Anna Parcella lived in the Sunset Hills Retirement and Senior Care Home, a pleasant facility, as far as that kind of institution goes, on Long Island Sound, with an ample garden, a front lawn sloping towards the water, plenty of windows, and a responsible and reasonably caring staff.
Anna had lived alone for many years after her husband had died, but when she began to see things, her daughter was advised that it was time for her to move while she could still manage the transition without too much disruption and anxiety. Fortunately Sunset Hills had an opening, and Anna moved into a small, furnished apartment with all the necessary elder care appurtenances. She would remain there as long as she was able to manage meals, the long, tricky corridors, and finding her way to and from her apartment. Everything in Sunset Hills was color-coded; Alzheimer’s researchers as well as traffic engineers had concluded that color in all its shapes, sizes, and tones jumped over cognitive barriers and resonated in the sub- or near-consciousness.

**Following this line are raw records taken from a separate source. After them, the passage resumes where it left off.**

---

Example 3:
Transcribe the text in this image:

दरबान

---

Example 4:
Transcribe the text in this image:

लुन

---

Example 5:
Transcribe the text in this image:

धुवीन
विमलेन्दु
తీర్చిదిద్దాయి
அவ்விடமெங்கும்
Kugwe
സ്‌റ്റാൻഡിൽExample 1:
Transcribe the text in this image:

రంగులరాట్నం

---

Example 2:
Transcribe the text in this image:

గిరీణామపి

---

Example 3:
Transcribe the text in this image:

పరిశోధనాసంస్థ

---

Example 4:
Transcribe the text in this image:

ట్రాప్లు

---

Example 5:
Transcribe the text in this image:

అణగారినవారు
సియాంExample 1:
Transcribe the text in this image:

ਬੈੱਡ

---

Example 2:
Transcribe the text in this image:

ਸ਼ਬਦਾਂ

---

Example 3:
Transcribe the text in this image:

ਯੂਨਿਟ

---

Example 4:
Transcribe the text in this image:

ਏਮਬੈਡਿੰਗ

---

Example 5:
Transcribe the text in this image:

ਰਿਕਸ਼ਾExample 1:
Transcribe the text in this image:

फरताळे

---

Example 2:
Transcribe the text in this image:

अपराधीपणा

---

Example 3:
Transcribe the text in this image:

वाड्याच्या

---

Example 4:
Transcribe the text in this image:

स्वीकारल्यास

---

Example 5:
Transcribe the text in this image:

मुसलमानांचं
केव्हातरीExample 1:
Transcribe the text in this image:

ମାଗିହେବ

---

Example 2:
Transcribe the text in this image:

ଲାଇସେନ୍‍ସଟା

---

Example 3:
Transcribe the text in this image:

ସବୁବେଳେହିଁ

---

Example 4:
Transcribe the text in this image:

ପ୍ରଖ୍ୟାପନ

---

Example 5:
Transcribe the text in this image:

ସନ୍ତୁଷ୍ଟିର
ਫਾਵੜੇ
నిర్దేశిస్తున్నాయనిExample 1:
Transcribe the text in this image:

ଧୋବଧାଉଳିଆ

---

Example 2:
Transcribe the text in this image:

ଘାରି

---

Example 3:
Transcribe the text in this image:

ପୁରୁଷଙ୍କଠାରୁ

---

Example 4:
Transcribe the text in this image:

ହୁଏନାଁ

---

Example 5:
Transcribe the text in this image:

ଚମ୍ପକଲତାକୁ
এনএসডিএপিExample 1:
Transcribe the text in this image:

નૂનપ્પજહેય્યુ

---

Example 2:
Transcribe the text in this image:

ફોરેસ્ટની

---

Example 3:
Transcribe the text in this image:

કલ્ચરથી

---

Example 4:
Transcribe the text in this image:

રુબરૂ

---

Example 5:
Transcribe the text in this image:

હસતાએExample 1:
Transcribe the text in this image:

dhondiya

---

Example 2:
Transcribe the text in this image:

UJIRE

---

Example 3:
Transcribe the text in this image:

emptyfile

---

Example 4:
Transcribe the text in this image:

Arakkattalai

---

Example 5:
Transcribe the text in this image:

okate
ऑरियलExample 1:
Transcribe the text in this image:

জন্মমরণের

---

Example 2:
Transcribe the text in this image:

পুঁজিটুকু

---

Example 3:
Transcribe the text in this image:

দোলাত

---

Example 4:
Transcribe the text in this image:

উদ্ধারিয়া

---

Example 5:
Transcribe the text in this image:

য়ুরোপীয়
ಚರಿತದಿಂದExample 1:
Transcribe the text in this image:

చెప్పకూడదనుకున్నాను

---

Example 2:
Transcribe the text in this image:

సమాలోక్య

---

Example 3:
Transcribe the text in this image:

Each floor was coded with a different color, and each apartment given a contrasting color and shape. Anna’s floor was The Red Floor, and her apartment was coded with a bright blue triangle. Computer chips were inserted both in the corridor walls, in the unique apartment signature, and in the wristband worn by each resident. The wristband would flash bright red when Anna was on the right floor, and would begin pulsing blue as she neared her apartment. When she arrived safely, the wristband would play a comforting, familiar melody. If she went off course, the wristband would give off a warning signal, gentle, but purposeful; and more importantly it would sound loudly in the nurses’ aide station. The errant wanderer would be met, her system recalibrated, and gently sent on her way. Sunset Hills residency was a matter of human compassion and interactive technology.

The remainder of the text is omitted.